Le retour de Ntumi se fera dans le tumulte, nous en voyons déjà les signes avant-coureurs. La semaine dernière Brazzaville a renoué avec son sport favori : celui des foules, balluchons sur la tête, fuyant vers les zones-abri. C’était, cette fois encore, le tour de Bacongo et Makélékélé de renouer avec l’anxiété et avec les coups de feu. Autour de la résidence future de Ntumi et/ou de son retour dans la ville.

Il a été dit beaucoup de choses sur ces événements. Le gouvernement a parlé « d’échauffourées » (Akouala). Les Nsilulus de Ntumi ont parlé de « provocation ». Les Ninjas de Kolélas ont, quant à eux, mis en cause les forces de l’ordre. Le gouvernement congolais a promis une enquête. Quand on sait ce que les enquêtes de nos gouvernements ont apporté comme contribution à la paix dans notre pays, nous pouvons vraiment dormir tranquilles !

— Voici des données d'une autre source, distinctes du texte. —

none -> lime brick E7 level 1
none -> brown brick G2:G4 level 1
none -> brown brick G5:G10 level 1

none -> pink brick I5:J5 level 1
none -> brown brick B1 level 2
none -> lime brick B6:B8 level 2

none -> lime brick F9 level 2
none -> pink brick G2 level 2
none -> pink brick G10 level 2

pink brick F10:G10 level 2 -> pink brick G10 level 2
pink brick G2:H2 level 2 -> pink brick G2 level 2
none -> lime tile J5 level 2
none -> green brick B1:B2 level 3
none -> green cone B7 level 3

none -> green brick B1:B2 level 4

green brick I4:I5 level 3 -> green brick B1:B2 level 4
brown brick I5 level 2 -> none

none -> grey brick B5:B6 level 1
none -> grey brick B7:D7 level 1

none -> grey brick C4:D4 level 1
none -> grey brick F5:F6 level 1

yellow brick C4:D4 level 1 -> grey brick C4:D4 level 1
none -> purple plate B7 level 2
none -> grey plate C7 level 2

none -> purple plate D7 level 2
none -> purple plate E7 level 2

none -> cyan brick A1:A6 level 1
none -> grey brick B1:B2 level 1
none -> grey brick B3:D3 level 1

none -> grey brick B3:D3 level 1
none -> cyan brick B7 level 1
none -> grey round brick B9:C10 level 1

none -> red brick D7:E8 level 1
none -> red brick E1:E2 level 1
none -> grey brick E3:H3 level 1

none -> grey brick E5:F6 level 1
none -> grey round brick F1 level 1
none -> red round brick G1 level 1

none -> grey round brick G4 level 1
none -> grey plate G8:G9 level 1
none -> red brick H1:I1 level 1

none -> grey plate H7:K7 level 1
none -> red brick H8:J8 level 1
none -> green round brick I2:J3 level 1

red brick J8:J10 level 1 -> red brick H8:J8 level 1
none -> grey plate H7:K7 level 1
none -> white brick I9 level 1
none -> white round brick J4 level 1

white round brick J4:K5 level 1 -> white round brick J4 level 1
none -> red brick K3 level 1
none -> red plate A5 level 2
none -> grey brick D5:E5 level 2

En novembre 1992, au Rond-Point du Centre Culturel ; en mai 1999, avec la disparition de 353 de nos compatriotes au Beach : les Commissions d’enquête n’ont pas encore remis leurs conclusions. Ce que le ministre Akouala promet a-t-il des chances de voir le jour - même si par ailleurs, et c’est un trait congolais, personne ne croira un mot de ce qui pourrait se dire ?

Quels que soient les commanditaires des derniers événements de Brazzaville, ces nouvelles violences soulignent un fait : Ni Ntumi, ni Kolélas, ni - donc - Sassou ne sont à même de garantir une paix véritable au Congo. Car la confluence de ces trois natures de souffre ne donnera, fatalement et toujours, que des étincelles. Et aucun d’eux ne pourra asseoir une démocratie, fondée sur notre apaisement prolongé - oserais-je ?- sur « la paix des cœurs et la tranquillité des esprits » ! Il est temps qu’on le sache.

La paix ne nous viendra pas non plus de notre attitude, nous qui aimons à nous voiler la face, parce que nous sommes tenus prisonniers de nos attaches tribales. Critiquer Kolélas et Ntumi, ce n’est pas condamner les Laris à la marginalisation. Critiquer Sassou n’a rien à voir avec une condamnation des Mbochis ou, d’une manière large, des « Nordistes ». Tout comme Lissouba ne nous a pas désigné les Bembés et les Nzabis de la République à la vindicte par ses errements : la paix passe par cette catharsis-là. Douloureuse, mais nécessaire.

J’ai déjà dit mon incompréhension devant la multiplication des obstacles aux retours de Ntumi et de Kolélas à Brazzaville. C’est un aveu que notre justice n’est pas juste, et que le processus en cours est surtout fragile des à-peu-près et des tricheries historiques qui ne nous mettent pas en position, nous peuple, de renvoyer chez eux tous ceux qui ont pris la part la plus nuisible à la ruine de notre être en tant que nation.

Kolélas doit rentrer au Congo et y subir la justice - la vraie, qui passe par une reprise de son procès. Ntumi doit venir à Brazzaville et se voir donner l’occasion d’affronter l’opinion ; de donner sa part de vérité sur sa sanglante aventure. Mais une fois un tel processus entamé : il faudra l’étendre et l’élargir. Sinon, ce serait la fuite en avant et la pratique du deux poids et deux mesures de toujours.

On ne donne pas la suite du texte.